Being a bit more precise
Consider this generic tree:
rootnode(value=V)
/ \
/ \
-------- -------
| left | | right |
| subtree| |subtree|
-------- -------
rootnode is a single node. The two children are more generic, and represent binary trees. The children can either be empty, or a single node, or a fully-grown binary tree.
Do you agree that this representation is generic enough to represent any kind of non-empty binary tree? Are you able to decompose, say, this simple tree into my representation?
If you understand this concept, then this decomposition can help you to solve the problem. If you do understand the concept, but can't go any further with the algorithm, please comment here and I'll be a bit more specific :)
you could use something like Tree Traversal to check each value.
If the trees are binary search trees, so that a pre-order walk will produce a reliable, repeatable ordering of items, the existing answers will work. If they're arbitrary binary trees, you have a much more interesting problem, and should look into hash tables.
My solution would be to flatten the two trees into 2 arrays (using level order), and then iterate through each item and compare. You know both arrays are the same order. You can do simple pre-checks such as if the array sizes differ then the two trees aren't the same.
Level Order is fairly easy to implement, the Wikipedia article on tree traversal basically gives you everything you need, including code. If efficiency is being asked for in the question, then a non-recursive solution is best, and done using a FIFO list (a Queue in C# parlance - I'm not a C programmer).

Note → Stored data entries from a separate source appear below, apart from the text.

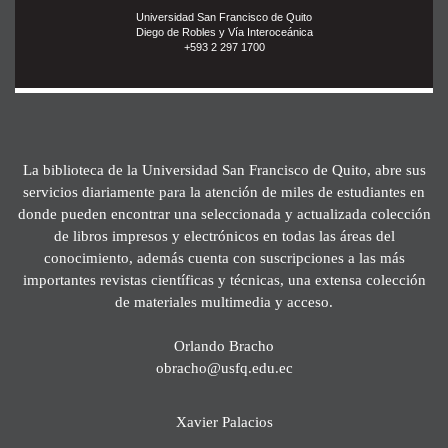
Universidad San Francisco de Quito
Diego de Robles y Vía Interoceánica
+593 2 297 1700
La biblioteca de la Universidad San Francisco de Quito, abre sus
servicios diariamente para la atención de miles de estudiantes en
donde pueden encontrar una seleccionada y actualizada colección
de libros impresos y electrónicos en todas las áreas del
conocimiento, además cuenta con suscripciones a las más
importantes revistas científicas y técnicas, una extensa colección
de materiales multimedia y acceso.
Orlando Bracho
obracho@usfq.edu.ec
Xavier Palacios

Let the two tree pass through same tree traversal logic and match the outputs. If even a single node data does not match the trees dont match.
Or you could just create a simple tree traversal logic and compare the node values at each recursion.
You can use pointers and recursion to check if node is equal, then check subtrees. The code can be writen as following in Java language.
public boolean sameTree(Node root1, Node root2){
//base case :both are empty
if(root1==null && root2==null )
return true;
if(root1.equals(root2)) {
//subtrees
boolean left=sameTree(root1.left,root2.left);
boolean right=sameTree(root1.right,root2.right);
return (left && right);
}//end if
else{
return false;
}//end else
}//end sameTree()
Writing a C code as a tag mentions in the question.
int is_same(node* T1,node* T2)
{
if(!T1 && !T2)
return 1;
if(!T1 || !T2)
return 0;
if(T1->data == T2->data)
{
int left = is_same(T1->left,T2->left);
int right = is_same(T1->right,T2->right);
return (left && right);
}
else
return 0;
}
Takes care of structure as well as values.
One line code is enough to check if two binary tree node are equal (same value and same structure) or not.
bool isEqual(BinaryTreeNode *a, BinaryTreeNode *b)
{
return (a && b) ? (a->m_nValue==b->m_nValue && isEqual(a->m_pLeft,b->m_pLeft) && isEqual(a->m_pRight,b->m_pRight)) : (a == b);
}
If your values are numerical int, in a known range, you can use an array, (let's say max value n). Traverse through the 1st tree using whatever method you want, adding the data into a said array, in an appropriate index (using the node data as index). Then, traverse through the second tree and check for every node in it, if array[node.data] is not null. If not - trees are identical.